Mark wrapped his arms around her. He held her close, feeling the beat of her heart against his chest, feeling the warmth of her, the life of her, the proof that he had saved something, someone, that not everything he touched turned to ash.
"I'll come back," he said.
It was not a lie. He would come back. He would find Anders, and he would do what needed to be done, and he would come back.
He just didn't know what he would be when he returned.
They stood like that for a long time, holding each other in the empty hall, the weight of four million dead between them. The lights dimmed, the facility settling into its evening cycle, and still they held each other, two people who had survived something that should have destroyed them, who were trying to find their way back to each other.
When Eve finally pulled away, her face was wet with tears, but her eyes were clear.
"Promise me," she said. "Promise me you'll be careful."
Mark looked at her. He thought about the promise he wanted to make. The promise that he would be the hero she believed in, the hero he had always tried to be. The promise that he would not let the voice in his head win.
He thought about the four million dead. He thought about his mother, alive because of him. He thought about the man who had killed them, who was out there somewhere, planning his next attack, waiting for his chance to strike again.
He thought about the voice, whispering in the dark.
You could save them. All of them. If you were willing to do what needs to be done.
"I promise," he said.
Eve smiled. It was a small smile, fragile, but it was real. She reached up and touched his face, her fingers cool against his cheek.
"I love you," she said.
"I love you too."
She kissed him. It was soft, brief, a promise of something that they were both trying to hold onto. Then she stepped back, and her hand fell away, and the warmth of her was gone.
"Come find me when you're done," she said. "I'll be waiting."
She walked out of the hall, her footsteps echoing off the stone floor. Mark watched her go, watched the door close behind her, watched the light from the corridor vanish as the seal engaged.
He was alone.
He stood in the empty hall, in the darkness, and listened to the voice that had been whispering since the moment the light faded.

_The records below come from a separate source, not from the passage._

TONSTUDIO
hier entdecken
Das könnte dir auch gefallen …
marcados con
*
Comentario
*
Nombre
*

She loves you. She believes in you. She doesn't know what you are. What you could be. What you will be.
Mark closed his eyes. He thought about the promise he had made. The promise he had broken the moment he spoke it.

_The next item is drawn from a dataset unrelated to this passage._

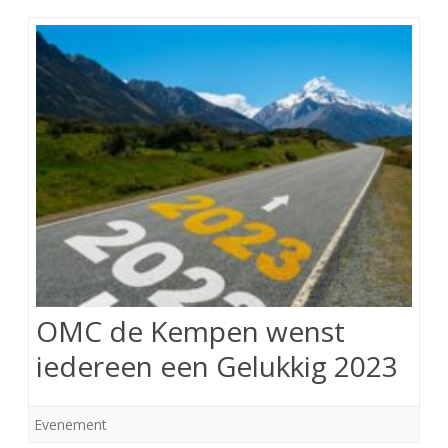
OMC de Kempen wenst
iedereen een Gelukkig 2023
Evenement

He opened his eyes. The hall was dark, the screens blank, the chairs empty. The Guardians were gone. Eve was gone. The world was waiting, watching, wondering what kind of monster the son of Omni-Man would become.
He walked toward the door. His footsteps were slow, measured, the footsteps of a man who knew where he was going, even if he did not know what he would find when he got there.

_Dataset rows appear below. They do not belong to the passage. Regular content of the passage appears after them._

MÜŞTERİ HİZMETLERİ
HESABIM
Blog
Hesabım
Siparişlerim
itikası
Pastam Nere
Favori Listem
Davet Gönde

The door opened. The corridor beyond was empty, the lights dim, the facility quiet. Mark stepped into the corridor and began to walk.
He had a man to find. A man who had killed four million people. A man who had used his mother as a weapon. A man who had made him choose between love and duty, between family and the world.
He would find him. He would do what needed to be done.
And then he would come back.
He just didn't know if there would be anything left to come back to.
The corridor stretched before him, long and dark and endless. Mark walked into the darkness, and the voice walked with him, whispering in his ear, telling him the things he needed to hear, the things he had always known, the things that would carry him through the days to come.
You could save them. All of them. If you were strong enough. If you were willing. If you were not afraid of what you would become.
He walked, and the darkness closed around him, and the voice grew louder.
And somewhere in the world, a man who had killed four million people was waiting.
Mark would find him.
And when he did, there would be no choice to make.